Risk is an ever-present pressure in farming, and weather a constant threat – both capricious and dangerous. Making the bottom line work is something many farmers struggle with throughout their farming life. But the money and the weather are just one aspect of farming that is hard; it can also be a lonely, exhausting existence that pushes people to their limits, and support is much needed. The final interview of the film is with Emma; she lost her husband, an agricultural worker, to suicide and as a way of leaving a meaningful legacy for her husband, she founded the DPJ Foundation to support the mental health of farmers and agricultural workers. The Foundation’s programme is called ‘share the load’.

Follow the Food: Series 1, 2 & 3

BBC

This BBC series takes a comprehensive look, across three seasons, at our food system and the issues at stake – series 3 is just kicking off. The world is producing more food than ever before, but at great cost to the environment, biodiversity loss and climate change. One in three people do not have enough to eat, despite the fact that there is a vast amount of food waste across the world. Food security is a continuing issue in many countries and it’s not just about having enough food, it’s also about having the right kind of food to nourish a person. And ironically, the people producing our food, are the least able to afford it.

With James Wong as the presenter, the critical problems that we face in food production are unpicked in detail, with a focus on food affordability, availability, resilience, quality and safety. Series 1, which started in autumn 2020 looked at the impact of COVID-19 on food supplies and followed on with problems of hunger, soil degradation, food waste and how tech might change the way we farm; series 2 takes on the role of food production in climate change and topics like ‘Why we need to expand our diet’ and the often overlooked issue of where the next generation of farmers are coming from.

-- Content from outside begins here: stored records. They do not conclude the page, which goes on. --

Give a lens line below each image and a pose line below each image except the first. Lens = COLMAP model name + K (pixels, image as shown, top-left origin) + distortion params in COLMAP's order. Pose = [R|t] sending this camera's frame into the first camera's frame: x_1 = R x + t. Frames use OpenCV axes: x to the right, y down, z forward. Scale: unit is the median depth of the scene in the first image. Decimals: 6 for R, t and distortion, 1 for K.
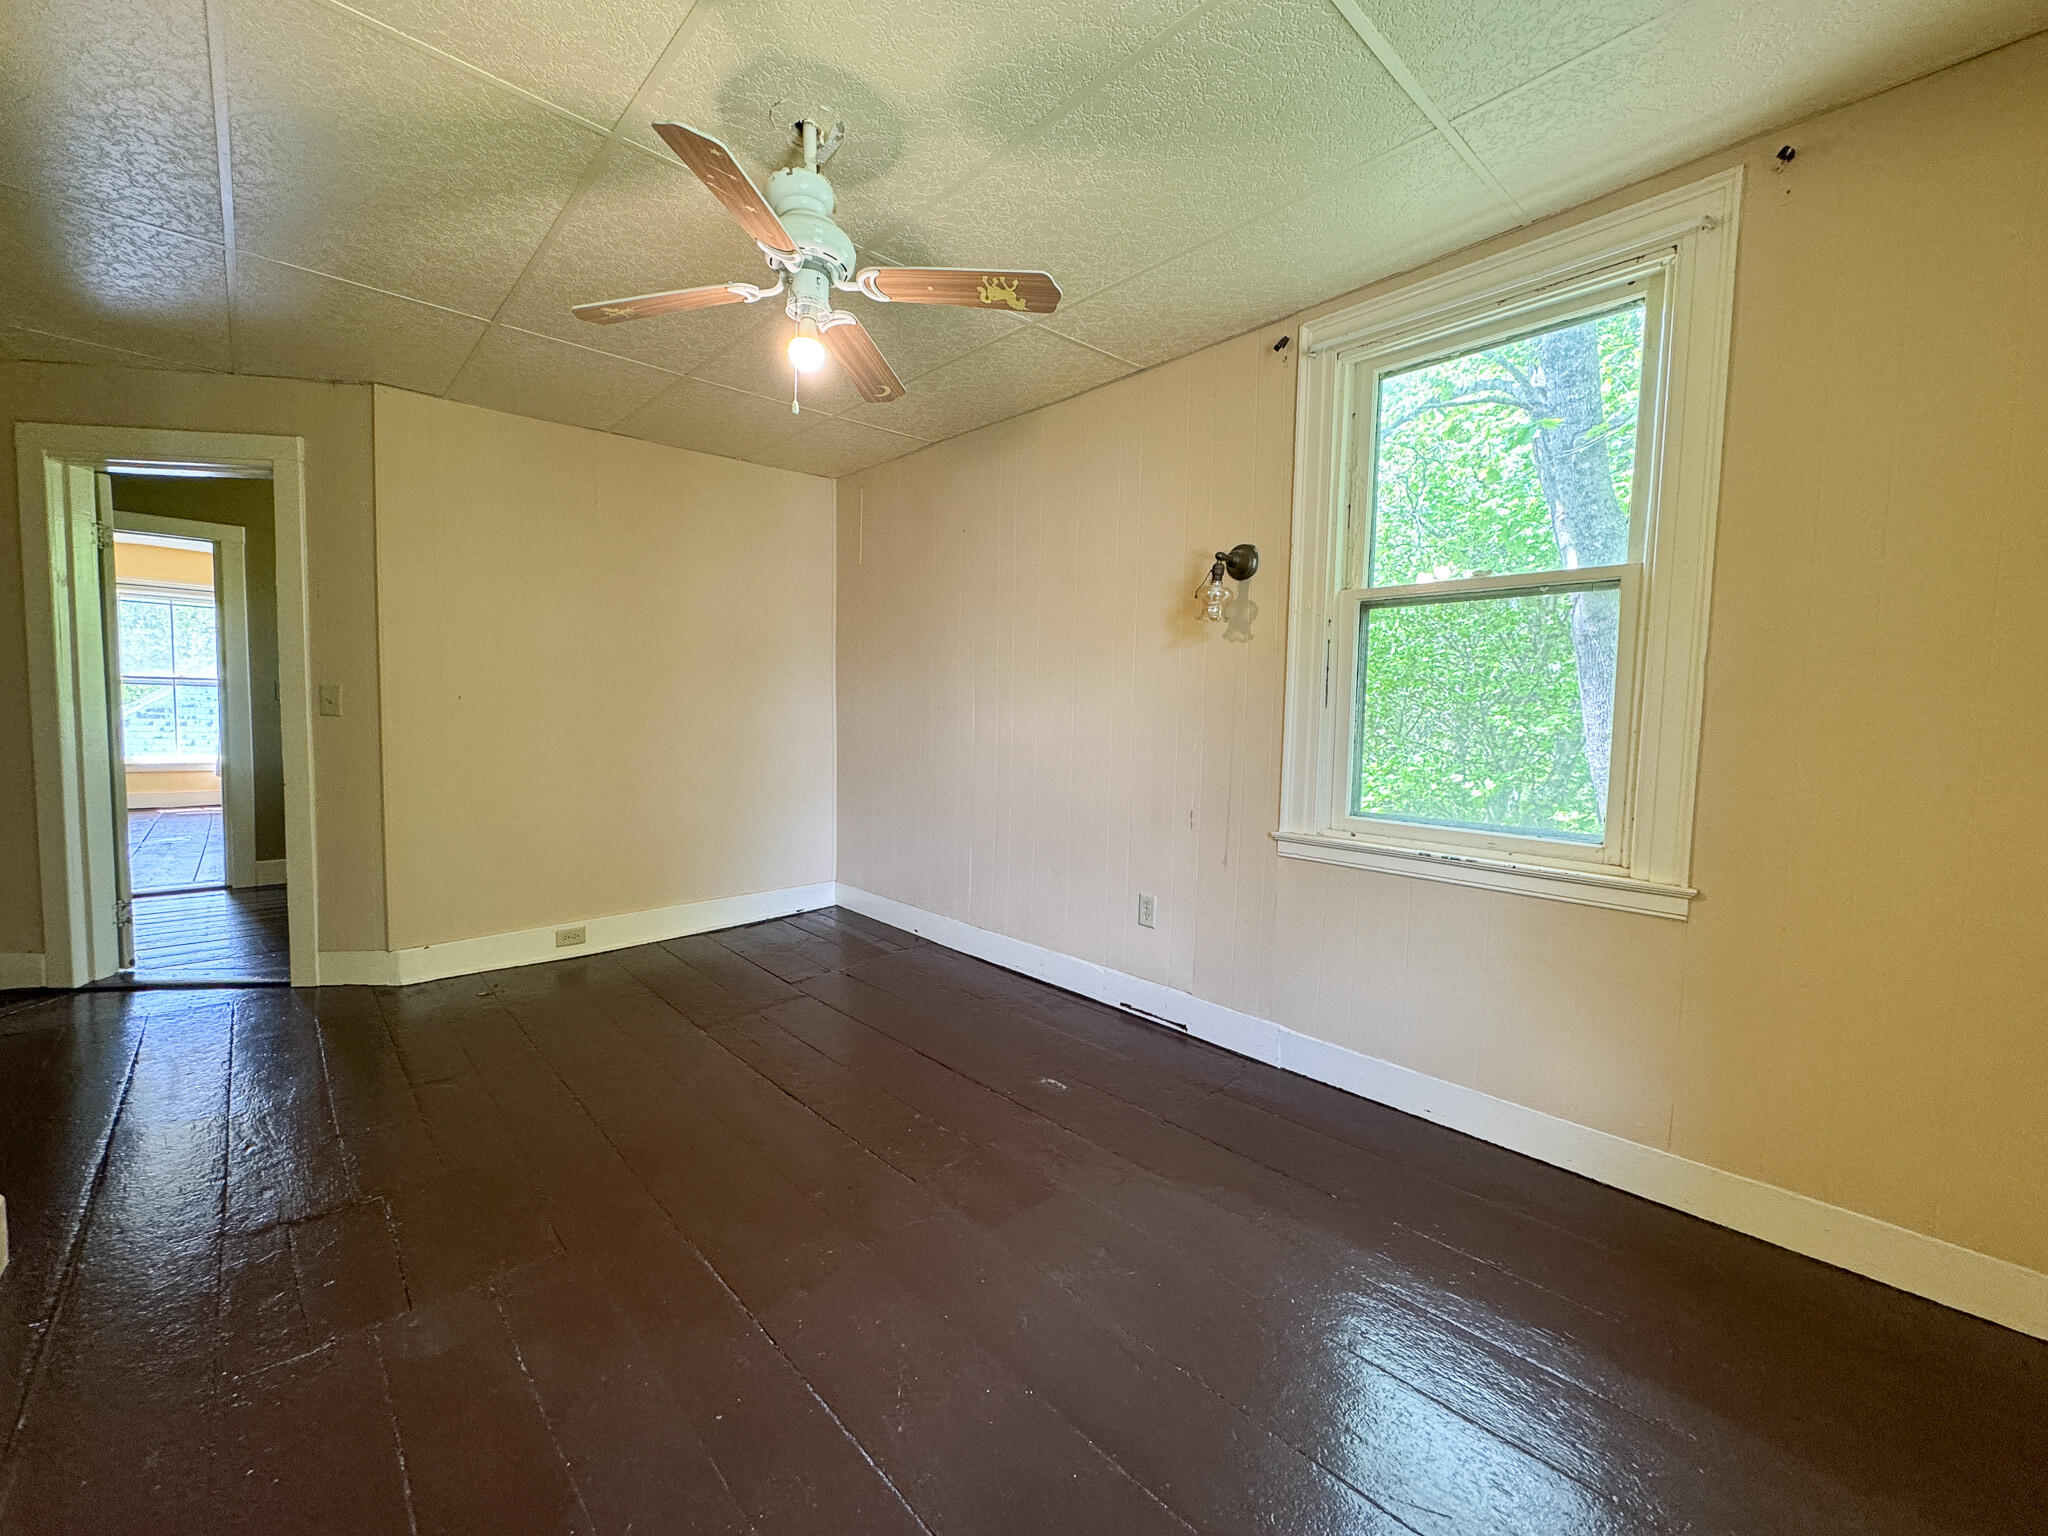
lens RADIAL K [[823.1, 0, 1024.0], [0, 823.1, 768.0], [0, 0, 1]] dist [-0.001544, -0.000126]
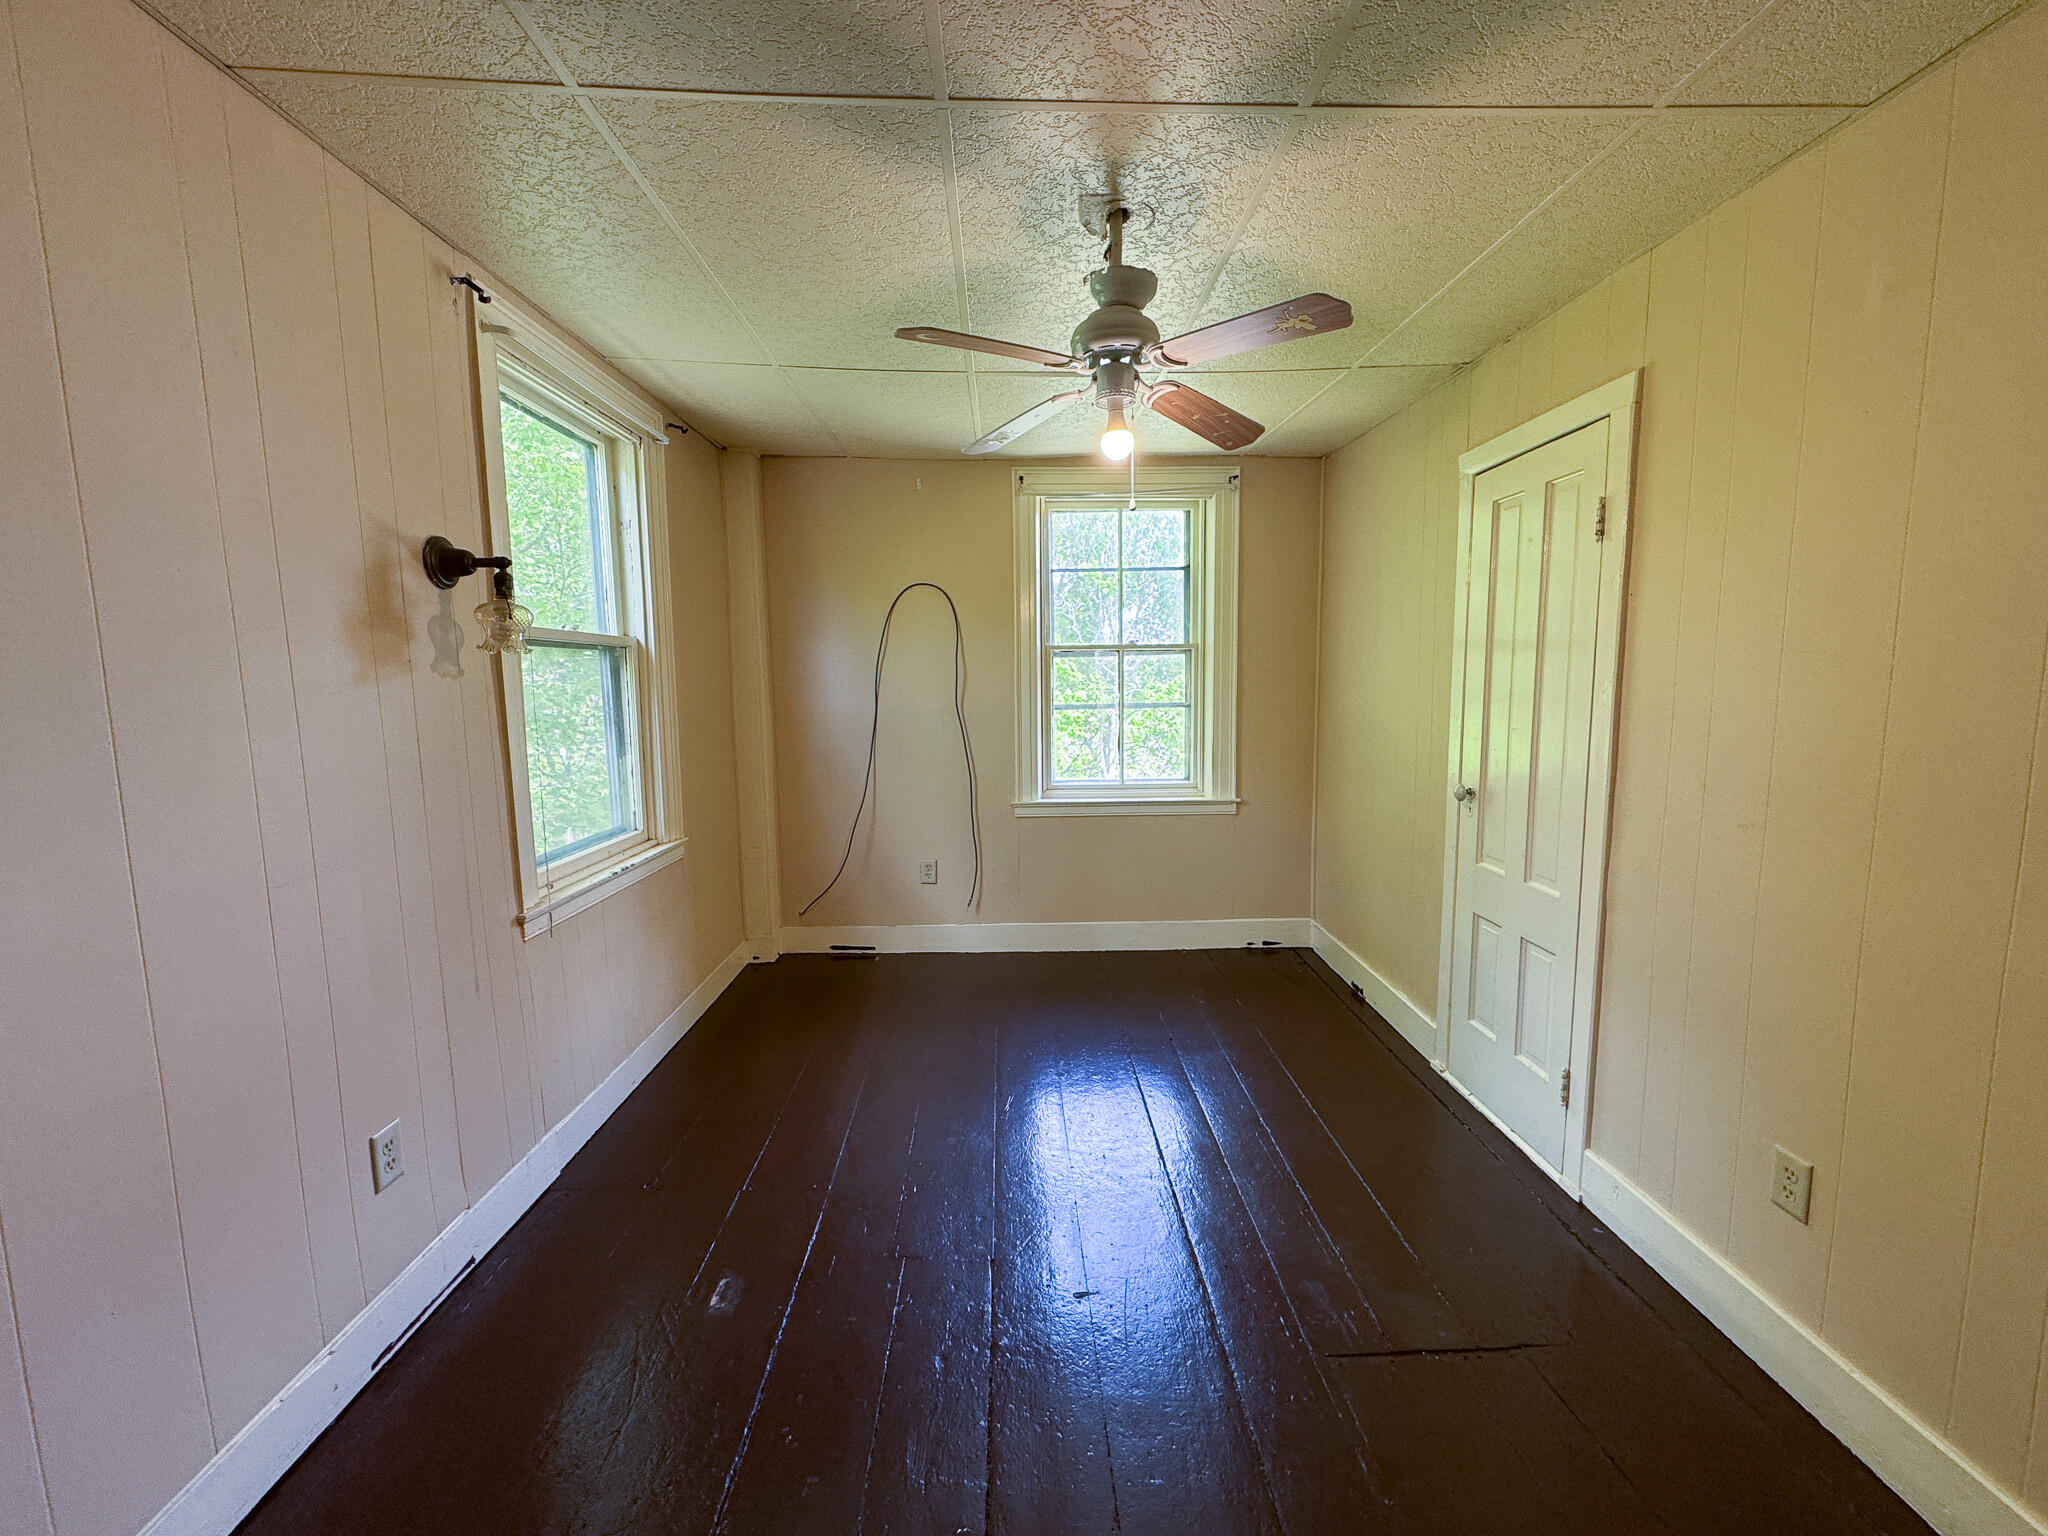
lens RADIAL K [[822.1, 0, 1017.8], [0, 822.1, 767.1], [0, 0, 1]] dist [-0.001198, 0.000146]
pose [[-0.759768, -0.082145, 0.644985, -0.438347], [0.040027, 0.984197, 0.172496, -0.140271], [-0.648961, 0.156874, -0.744473, 0.951595]]
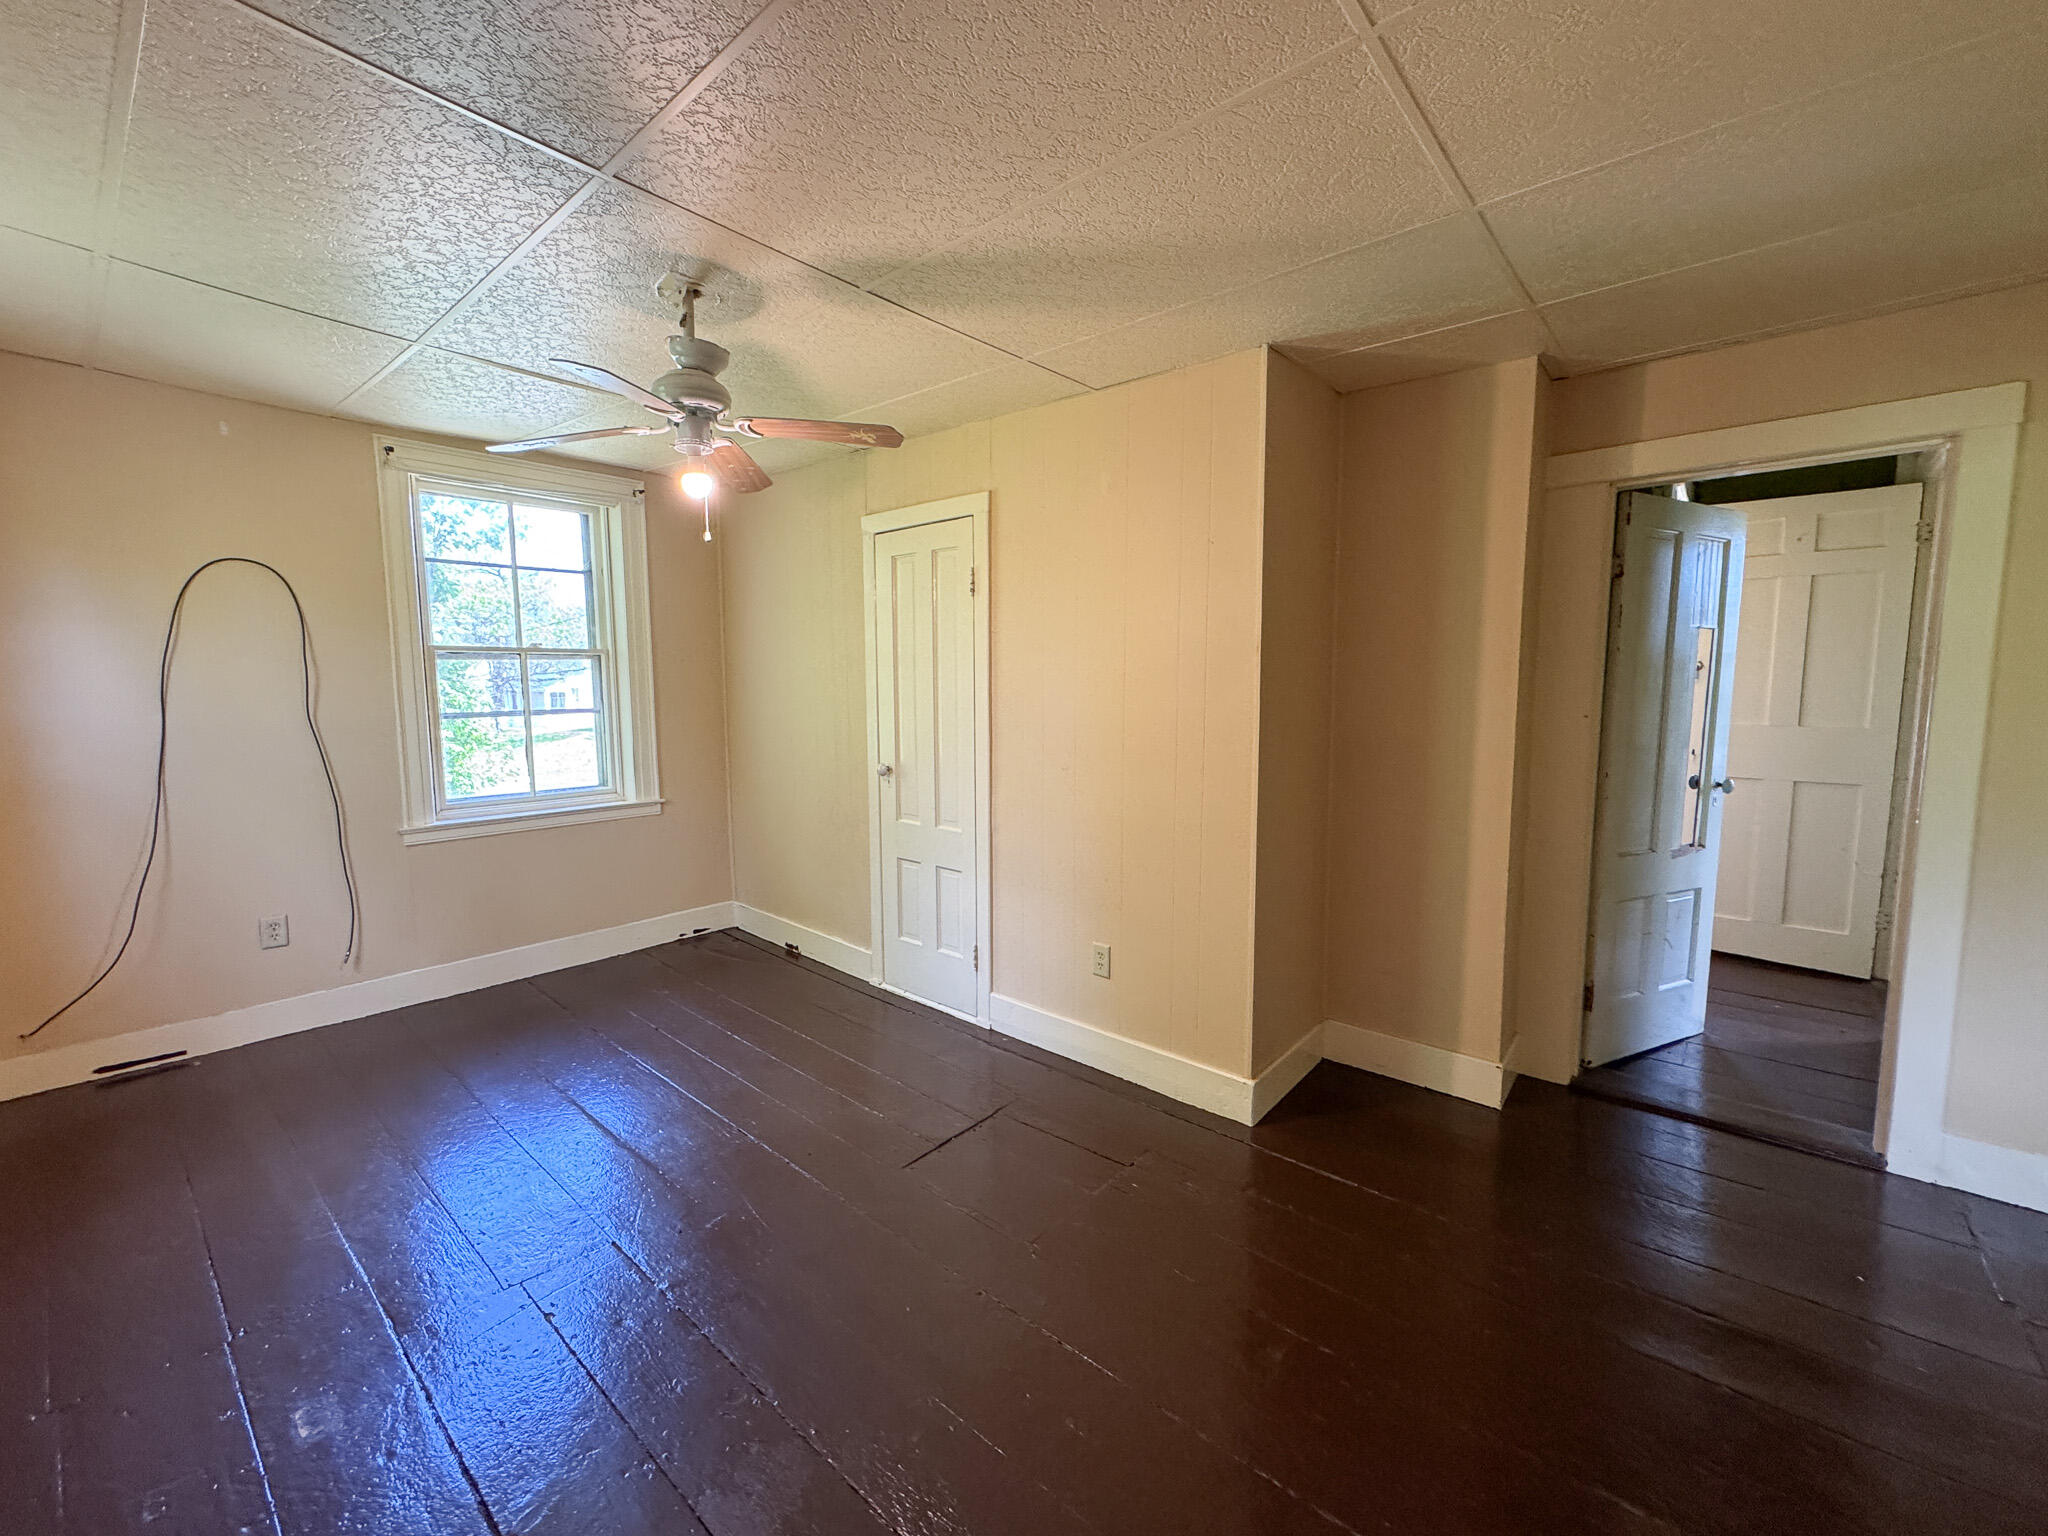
lens RADIAL K [[842.6, 0, 1024.0], [0, 842.6, 768.0], [0, 0, 1]] dist [-0.000102, 0.000159]
pose [[-0.991424, -0.003073, -0.130650, -0.298676], [-0.025523, 0.985025, 0.170512, -0.153950], [0.128170, 0.172384, -0.976656, 1.163703]]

The first episode of series 3 asks a big question, ‘What would it take to produce cheap, healthy food for everyone on the planet without harming the environment?’, perhaps both the easiest and the most complex question to answer in a world teetering on potential collapse. Food production is at the heart of our global problems, so watch this and get a grip on what we face!

Fat Fiction

Director: Jennifer Isenhart; YouTube

The dietary guidelines of eating less fat have been at the root of US food policy for decades, but more recently thinking about the role of fat in diets is changing significantly.

From the 1950s onwards, American diets began to change, largely as the result of one highly influential figure: Ancel Keys, a physiologist who was researching cardiovascular disease which was on the rise. Keys hypothesis that dietary fats were the cause of heart disease and should be shunned, remarkably became the dominant orthodoxy of US food policy, despite no robust evidence.

Fat Fiction unravels what led to the belief that saturated fat is bad for you. Saturated fat, in particular linked to animal fats, has been demonised for its role in cardiovascular disease. Immortalised in the longstanding US ‘food pyramid’, carbohydrates have for decades been the basis for a supposedly ‘healthy’ diet.

The film pulls up some extraordinary figures in terms of the resulting food policy that gained traction in the 1980s: servings of 7 – 11 slices of bread per day, 55% of calories coming from carbohydrates, and with fat consumption reduced to less than 10% of dietary consumption.

Gary Taubes, speaking in the film, argues that ‘…medical orthodoxy latched on to the wrong explanation and made a tragic mistake, and now we’re living with the consequences. It’s a fascinating watch and well worth the time. It will make you rethink how you eat and maybe even bring change for the better.